The U.S. Bureau of Reclamation was created 1902 to aid development of dry western states. Central Washington's Columbia Plateau was a prime candidate—a desert with fertile loess soil and the Columbia River passing through.

Competing groups lobbied for different irrigation projects; a Spokane group wanted a 134 miles (216 km) gravity flow canal from Lake Pend Oreille while a Wenatchee group (further south) wanted a large dam on the Columbia River, which would pump water up to fill the nearby Grand Coulee, a formerly-dry canyon-like coulee.

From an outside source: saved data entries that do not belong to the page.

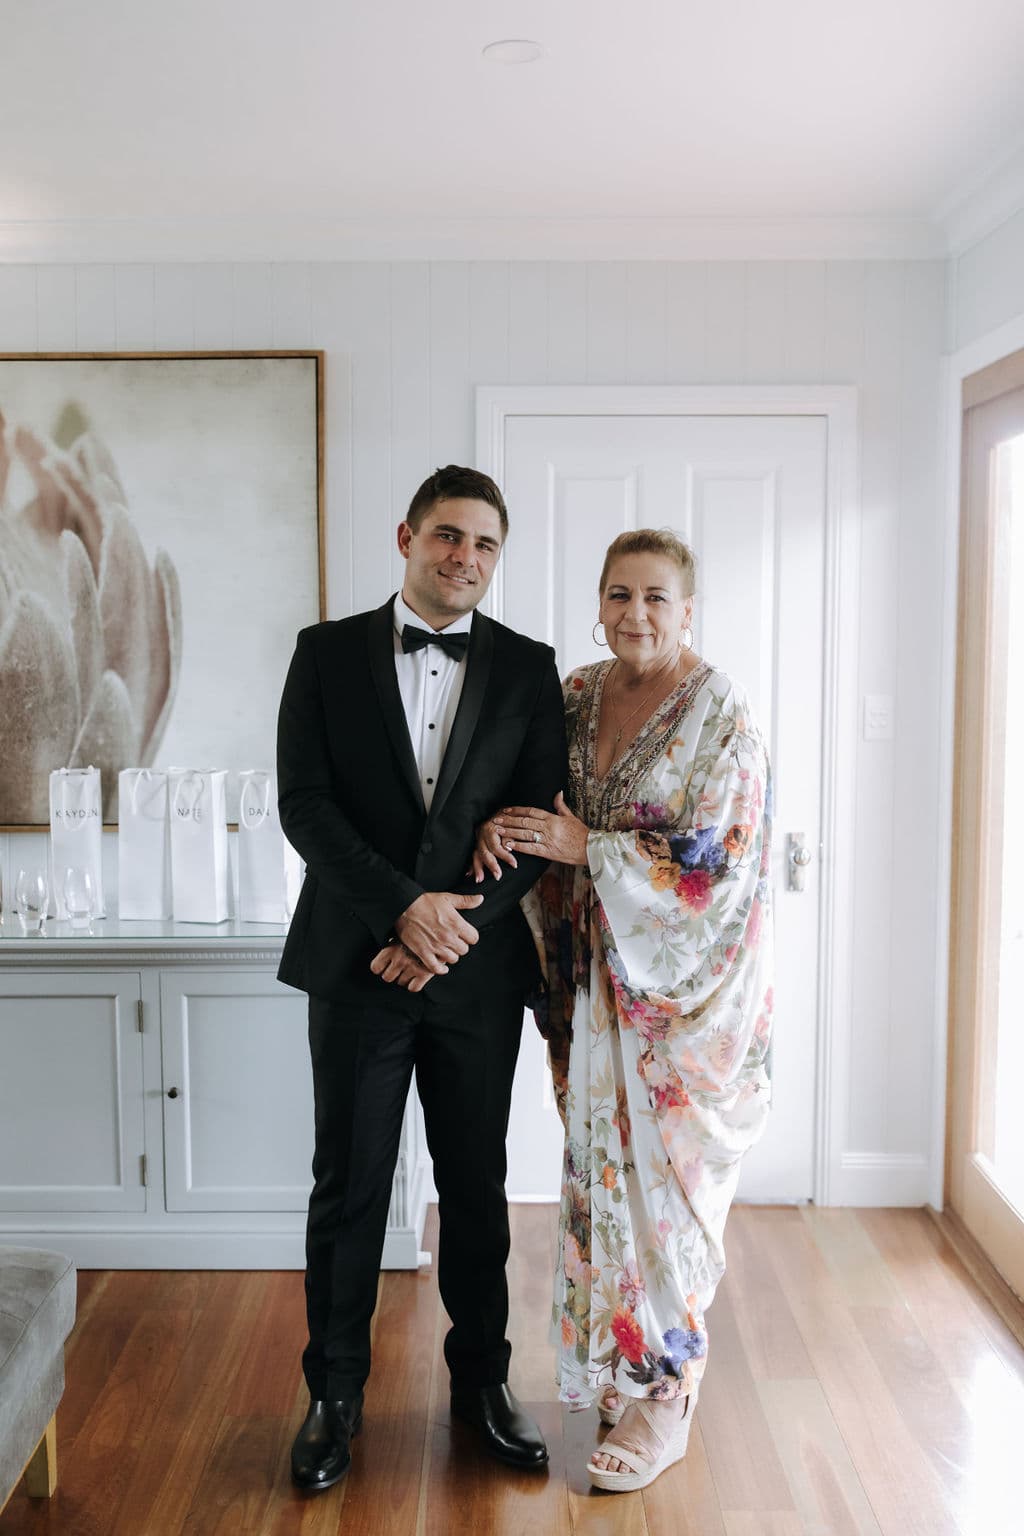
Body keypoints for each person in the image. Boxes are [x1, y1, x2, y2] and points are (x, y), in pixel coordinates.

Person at [277, 465, 568, 1491]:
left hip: (474, 977)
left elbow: (534, 830)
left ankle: (483, 1384)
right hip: (357, 961)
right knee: (348, 1187)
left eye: (485, 544)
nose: (465, 559)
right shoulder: (323, 655)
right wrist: (399, 909)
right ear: (405, 536)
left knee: (476, 1188)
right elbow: (305, 807)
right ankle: (333, 1395)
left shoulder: (531, 670)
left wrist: (447, 928)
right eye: (448, 536)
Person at [472, 528, 773, 1493]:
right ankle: (627, 1362)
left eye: (655, 598)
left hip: (680, 1012)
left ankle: (666, 1395)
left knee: (669, 1199)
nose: (634, 614)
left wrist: (587, 849)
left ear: (688, 611)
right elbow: (540, 804)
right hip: (589, 995)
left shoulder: (719, 711)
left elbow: (715, 868)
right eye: (618, 594)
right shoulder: (577, 696)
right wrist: (501, 827)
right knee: (606, 1186)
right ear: (598, 604)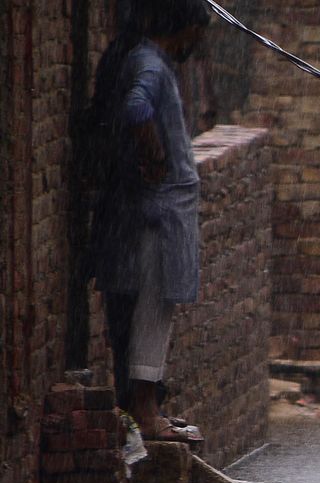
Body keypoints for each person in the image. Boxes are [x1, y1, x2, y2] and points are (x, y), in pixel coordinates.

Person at [87, 0, 211, 443]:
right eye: (199, 33)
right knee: (153, 310)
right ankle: (145, 411)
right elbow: (137, 107)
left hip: (157, 211)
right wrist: (152, 149)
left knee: (152, 308)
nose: (200, 43)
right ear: (186, 28)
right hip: (160, 214)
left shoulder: (147, 60)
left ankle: (145, 406)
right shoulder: (152, 68)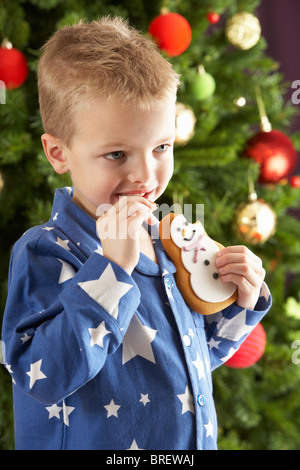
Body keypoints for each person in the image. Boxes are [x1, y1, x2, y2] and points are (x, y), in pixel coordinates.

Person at [2, 17, 271, 450]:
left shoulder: (165, 240)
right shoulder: (46, 250)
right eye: (116, 153)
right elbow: (42, 374)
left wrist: (240, 301)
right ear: (58, 153)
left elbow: (190, 361)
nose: (146, 175)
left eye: (161, 147)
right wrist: (111, 269)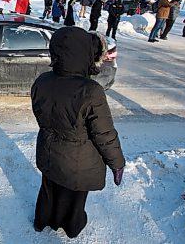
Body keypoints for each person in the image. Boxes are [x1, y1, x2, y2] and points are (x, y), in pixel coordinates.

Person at [31, 26, 125, 237]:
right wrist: (117, 163)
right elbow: (104, 134)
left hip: (48, 150)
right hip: (78, 159)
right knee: (73, 195)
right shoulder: (90, 91)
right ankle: (71, 226)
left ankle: (42, 220)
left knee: (49, 188)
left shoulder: (42, 81)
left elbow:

After thirteen years of debate, President Franklin D. Roosevelt authorized the dam project with National Industrial Recovery Act money. (It was later specifically authorized by the Rivers and Harbors Act of 1935, and then reauthorized by the Columbia Basin Project Act of 1943 which put it under the Reclamation Project Act of 1939.) Construction of Grand Coulee Dam began in 1933 and was completed in 1942. Its main purpose of pumping water for irrigation was postponed during World War II in favor of electrical power generation that was used for the war effort. Additional hydroelectric generating capacity was added into the 1970s. The Columbia River reservoir behind the dam was named Franklin Delano Roosevelt Lake in honor of the president. The irrigation holding reservoir in Grand Coulee was named Banks Lake.